The Nguru Mountains are a mountain range in Morogoro Region, Tanzania, Africa. They are part of the Eastern Arc Mountains. The mountains are predominantly covered with rainforest, home to 83 species of birds and African violets. Several forest reserves are located in the mountains.

==Geography==
The Nguru Mountains cover an area of 1672.90 km^{2}. The highest elevation is 2400 meters in Nguru South. The range runs roughly northeast-southwest, and is split by the valley of the Mjonga River, a tributary of the Wami River. The range lies in the watershed of the Wami. The plain of the Wami and its tributary the Mkata lies to the southeast and east. The Uluguru Mountains lie to the southeast across the plain. The Ukaguru Mountains lie to the southwest, and the Nguu Mountains lie to the north; both ranges are separated from the Nguru Mountains by low hills. More hilly country separates the Maasai Steppe the northwest.

==Climate==
The Nguru mountains intercept moisture-laden winds from the Indian Ocean, which provide most of the rainfall in the mountains. Rainfall averages 1800 mm annually. Most of the rainfall occurs in the November-to-May wet season, although mist and light rain occur at higher elevations during the dry season. Rainfall is higher on the southern and eastern slopes, and lower in the mountains' rain shadow to the north and west. Temperatures are cooler and rainfall is higher at higher elevations.

==Geology==
The Nguru Mountains, along with the others in the Eastern Arc, are made up of ancient crystalline Precambrian rocks that were lifted up over millions of years along fault lines. The most recent period of uplift started 30 million years ago, but the fault system and uplift process may be far older. Soils derived from these ancient rocks are not as fertile as the younger volcanic soils of mountains to the north and west.

==Flora and fauna==
About 30 million years ago, the area was covered by extensive rainforest. During a cooler and drier period some 10 million years ago, the lowland forests were converted to savanna, leaving the mountain ranges as "islands" where the tropical forests continued to flourish. The long-term persistence of a humid climate and the isolation of each mountain range has led to a great deal of endemism, with very diverse flora and fauna. The Nguru and other Eastern Arc mountains have extremely high biodiversity with numerous endemic species (more than 25 percent of the vertebrate species).

Miombo woodland covers the Mkata-Wami plain to the east, and the low hills to the south, west, and north. Forests extend from 300 to 2000 meters elevation. The forests vary in species composition with elevation and the direction of the slope. At lower elevations on the eastern slope, evergreen lowland rainforests dominate, with flora similar to the humid Zanzibar-Inhambane coastal forests further east. At higher elevations, the mountains are home to montane rainforests, with characteristic Afromontane species. Submontane forests occur from 900 to 1400 meters elevation on the eastern slopes, and between 1400 and 1500 meters elevation on the western slopes.

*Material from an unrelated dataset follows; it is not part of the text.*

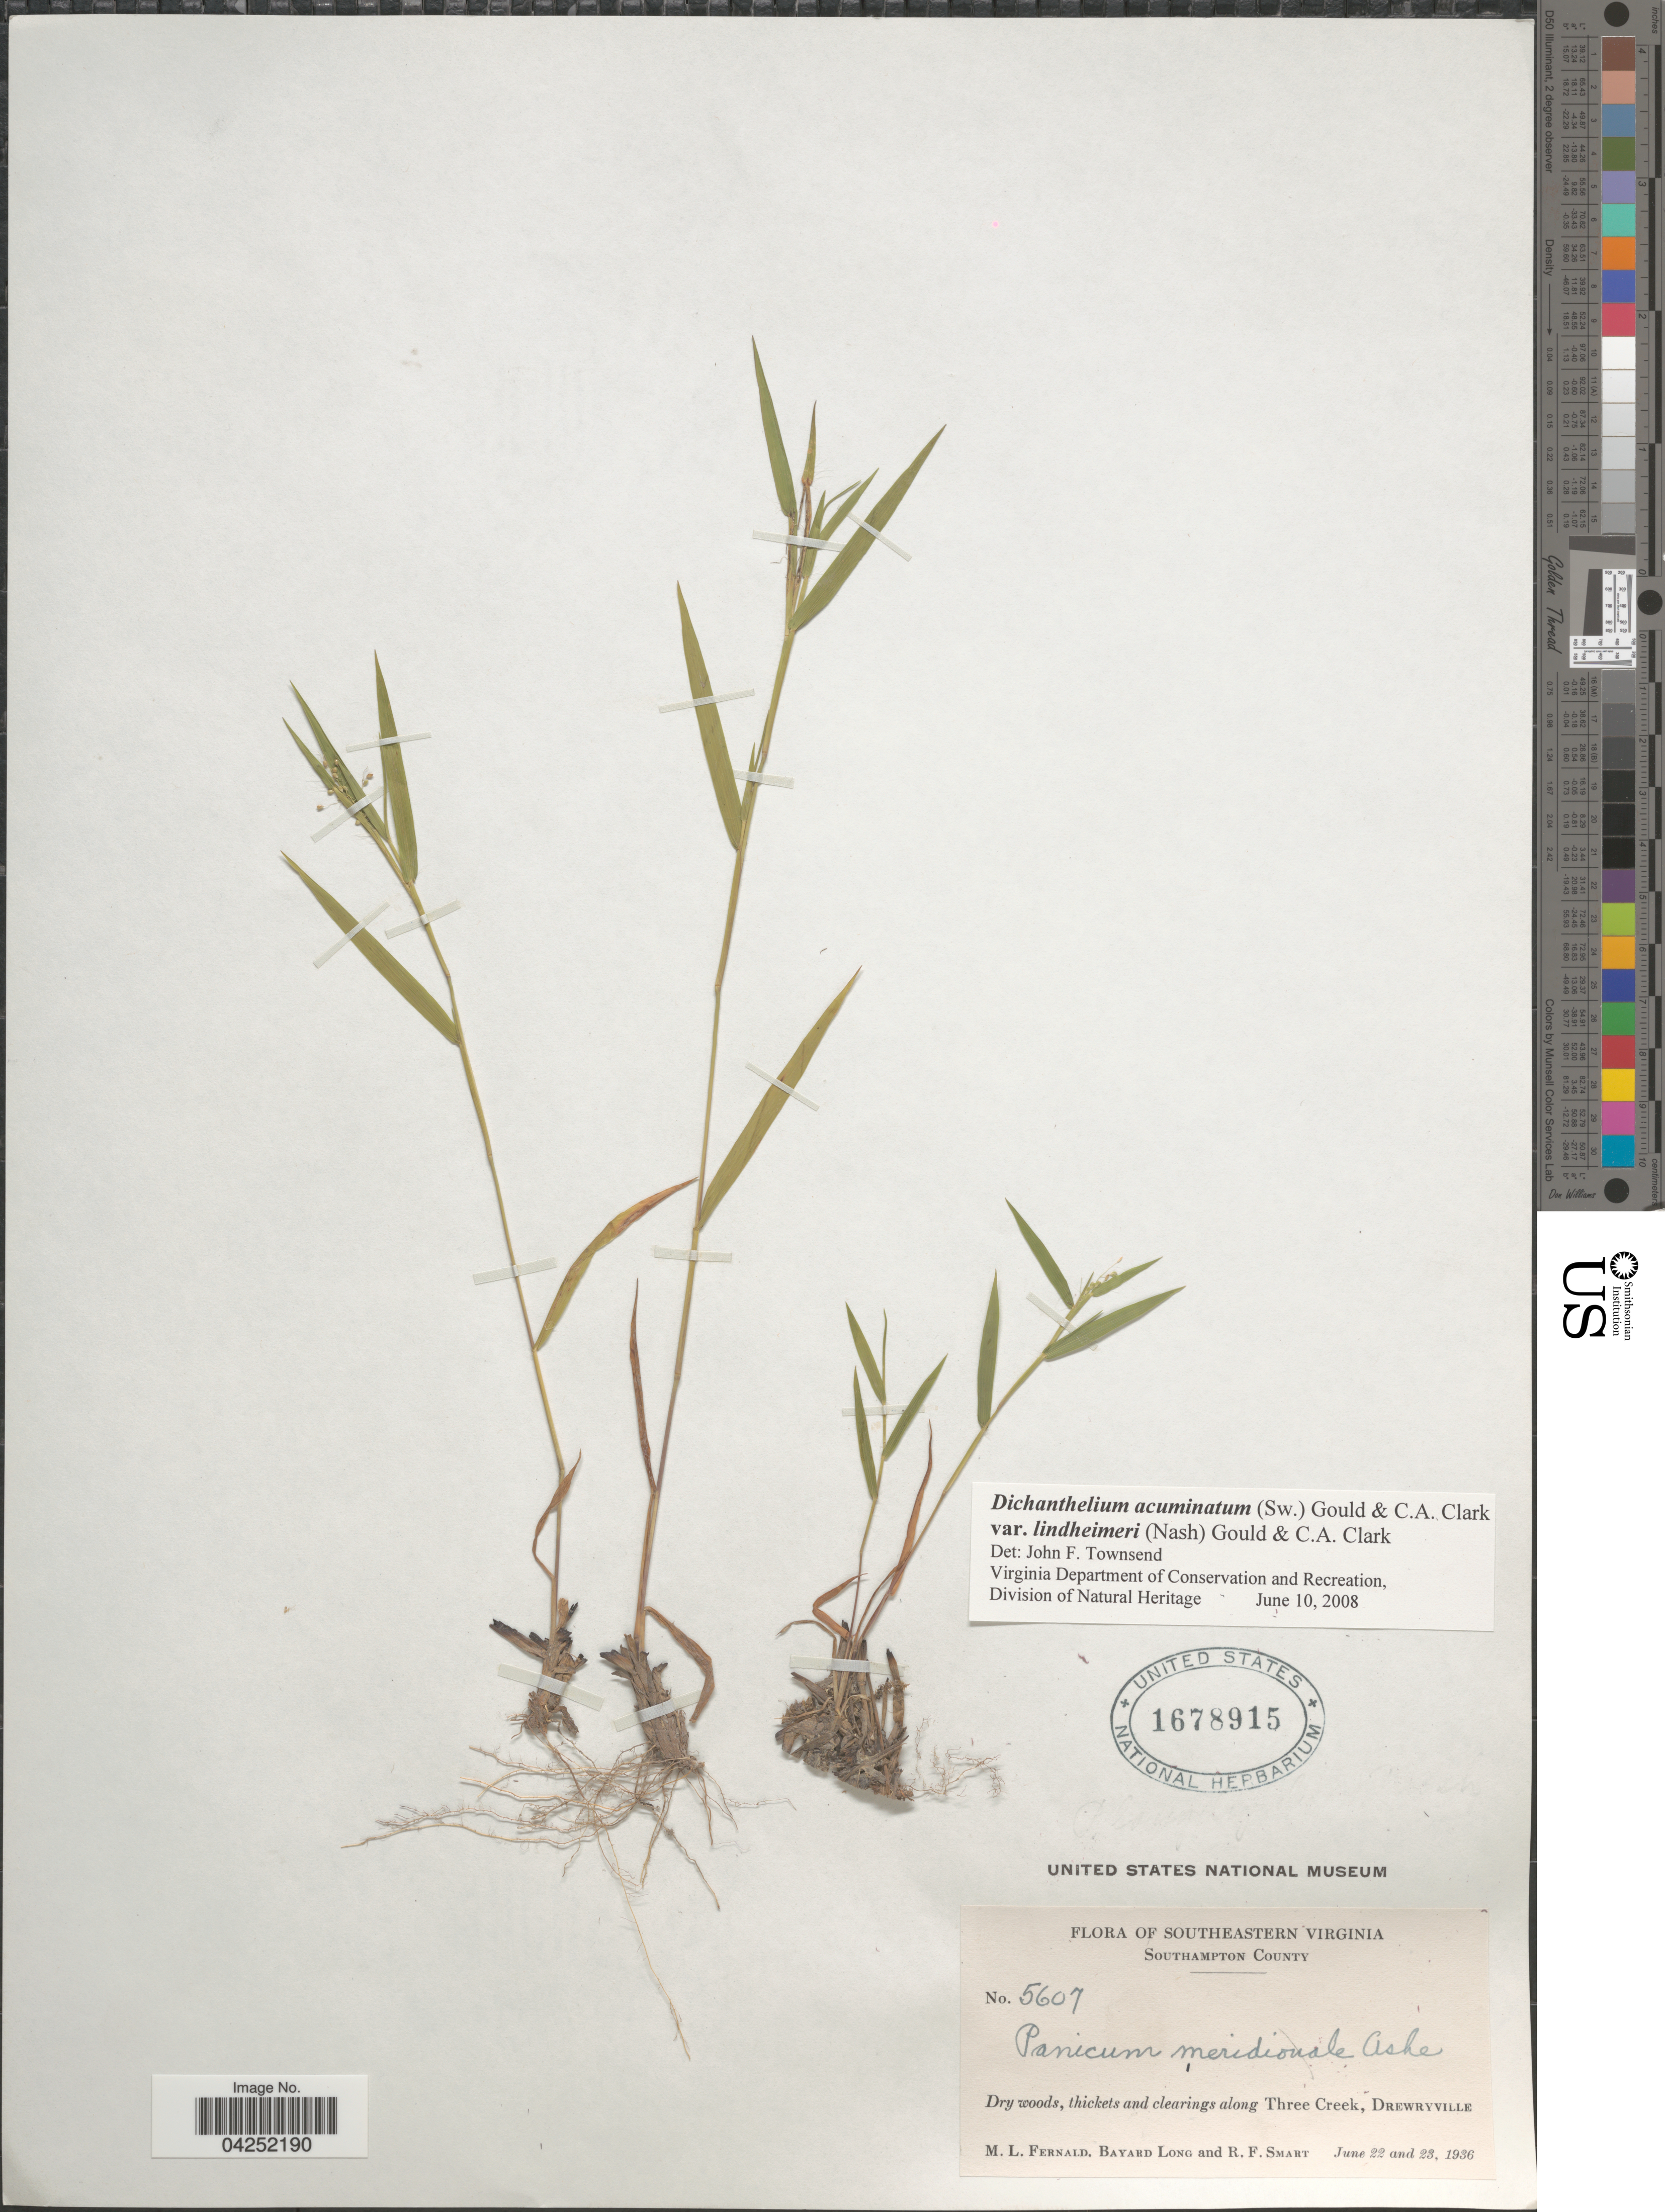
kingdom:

Montane rainforests predominate between 1400 and 2000 meters on the eastern slope, with mossy cloud forests at higher elevations. On the western slope are drier montane forests between 1600 and 200 meters. Above 2000 meters, montane heathlands predominate. An analysis of satellite images taken between 1999 and 2003 found 297 km^{2} of the mountains were still covered in evergreen forest. The Nguru and Usambara Mountains are home to the rare tree, Millettia sacleuxii, which was once feared extinct. Since its rediscovery seedlings are cultivated in some quantities.

==Protected areas and conservation==
The mountains have one nature reserve and two forest reserves, totaling 31,409 ha. The Mkingu Nature Reserve is home to one of Tanzania's largest remaining undisturbed areas of montane forest. Mkingu was formed from the merger of the Nguru South Catchment Forest Reserve (19,793 ha) and Mkindo CFR (7,451 ha). The Kanga South CFR (6,664 ha) is in the northeastern portion of the mountains, divided from the main block by the Mjonga River valley. Magotwe reserve (709 ha) is at a lower elevation on the eastern slope, between the two mountain blocks.